**Problems to work on**
1. In the ODE question, revise the passage starting with "I'm currently trying" and going on through "proceed from here.", putting "differential equation" in place of "ODE".
2. Which textbook does the ODE question say is being worked through?

I'm currently trying to solve this particular ODE:
$$(x^3 + xy^2)y' = y^3$$
but am having trouble finding the way to do so. I'm currently going through the textbook Advanced Engineering Mathematics 10e (Kreyszig) and the methods that I've studied are separating variables, using integrating factors, and using the Bernoulli equation. I've tried all three with this particular ODE and have been unsuccessful.
My initial thought was to change it into its differential form:
$$-y^3dx + (x^3 + xy^2)dy = 0$$
so that we can find the integrating factor to solve it. However, I've observed that finding the integrating factor isn't quite working out the way that the textbook describes (i.e. integrating factor $F$ should be of one variable rather than two) and am puzzled as to how to proceed from here.
Any tips or advice on how to solve this would be greatly appreciated. Thank you.

**Given records**
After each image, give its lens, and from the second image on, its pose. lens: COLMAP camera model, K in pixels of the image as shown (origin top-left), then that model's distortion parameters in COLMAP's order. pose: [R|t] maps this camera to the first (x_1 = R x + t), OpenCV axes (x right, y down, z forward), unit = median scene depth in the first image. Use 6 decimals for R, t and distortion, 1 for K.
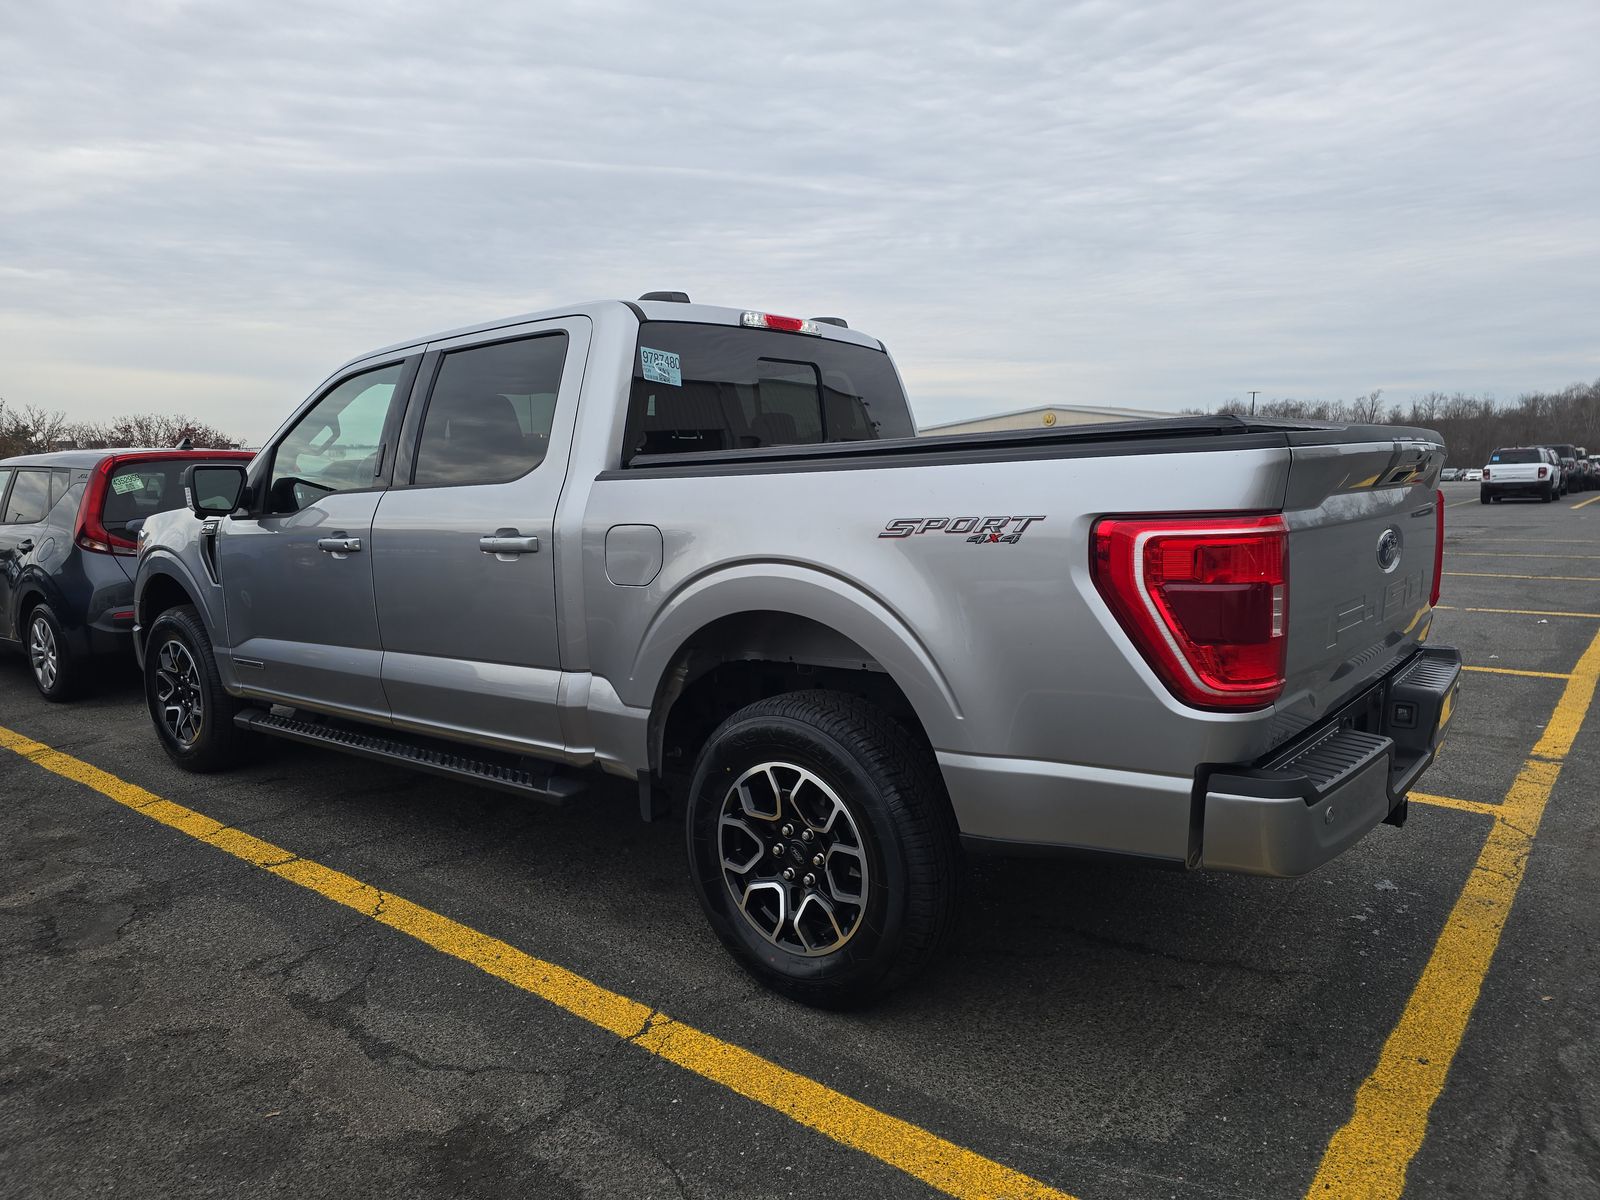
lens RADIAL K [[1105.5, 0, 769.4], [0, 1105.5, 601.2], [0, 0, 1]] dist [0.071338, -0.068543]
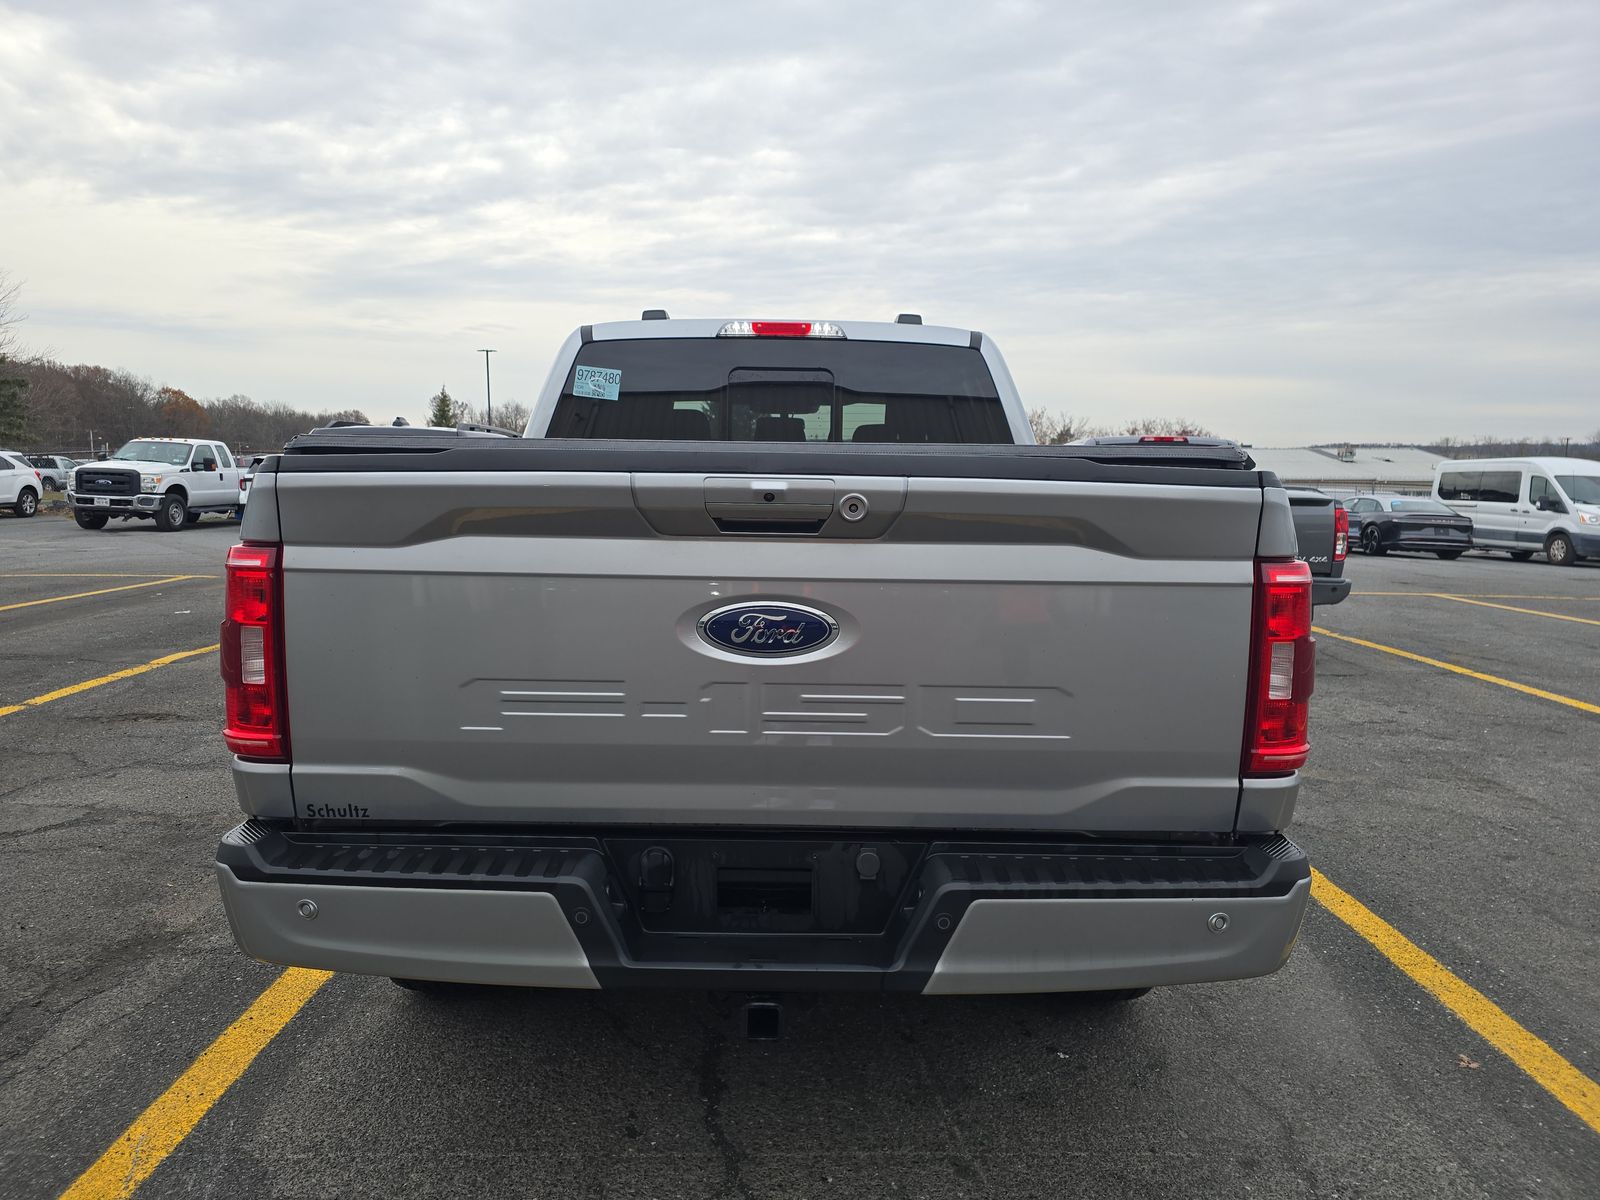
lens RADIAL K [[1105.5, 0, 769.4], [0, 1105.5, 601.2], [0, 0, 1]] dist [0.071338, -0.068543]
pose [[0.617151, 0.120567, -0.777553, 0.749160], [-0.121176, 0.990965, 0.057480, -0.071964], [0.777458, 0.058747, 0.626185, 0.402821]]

* * *

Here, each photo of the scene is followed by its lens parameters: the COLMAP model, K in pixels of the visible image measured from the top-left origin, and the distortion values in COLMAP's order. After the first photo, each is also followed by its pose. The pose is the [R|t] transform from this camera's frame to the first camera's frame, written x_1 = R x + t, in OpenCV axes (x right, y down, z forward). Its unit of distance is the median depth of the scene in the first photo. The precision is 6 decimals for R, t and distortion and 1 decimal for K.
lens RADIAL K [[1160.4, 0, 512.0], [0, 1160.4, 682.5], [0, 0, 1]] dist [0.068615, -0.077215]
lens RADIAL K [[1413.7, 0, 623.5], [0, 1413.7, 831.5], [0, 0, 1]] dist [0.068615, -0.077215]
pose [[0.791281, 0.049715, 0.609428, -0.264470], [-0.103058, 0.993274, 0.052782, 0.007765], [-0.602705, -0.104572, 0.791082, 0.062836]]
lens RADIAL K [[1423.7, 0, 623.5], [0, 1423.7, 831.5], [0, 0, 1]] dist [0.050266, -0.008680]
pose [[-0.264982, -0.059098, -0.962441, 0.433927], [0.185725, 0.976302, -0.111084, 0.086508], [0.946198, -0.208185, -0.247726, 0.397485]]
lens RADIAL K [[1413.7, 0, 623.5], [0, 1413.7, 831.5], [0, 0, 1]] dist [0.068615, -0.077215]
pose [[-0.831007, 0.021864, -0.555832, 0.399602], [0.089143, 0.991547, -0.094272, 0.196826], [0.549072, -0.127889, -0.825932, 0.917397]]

**Exercise answers**
1.
I'm currently trying to solve this particular differential equation:
$$(x^3 + xy^2)y' = y^3$$
but am having trouble finding the way to do so. I'm currently going through the textbook Advanced Engineering Mathematics 10e (Kreyszig) and the methods that I've studied are separating variables, using integrating factors, and using the Bernoulli equation. I've tried all three with this particular differential equation and have been unsuccessful.
My initial thought was to change it into its differential form:
$$-y^3dx + (x^3 + xy^2)dy = 0$$
so that we can find the integrating factor to solve it. However, I've observed that finding the integrating factor isn't quite working out the way that the textbook describes (i.e. integrating factor $F$ should be of one variable rather than two) and am puzzled as to how to proceed from here.

2. Advanced Engineering Mathematics 10e (Kreyszig)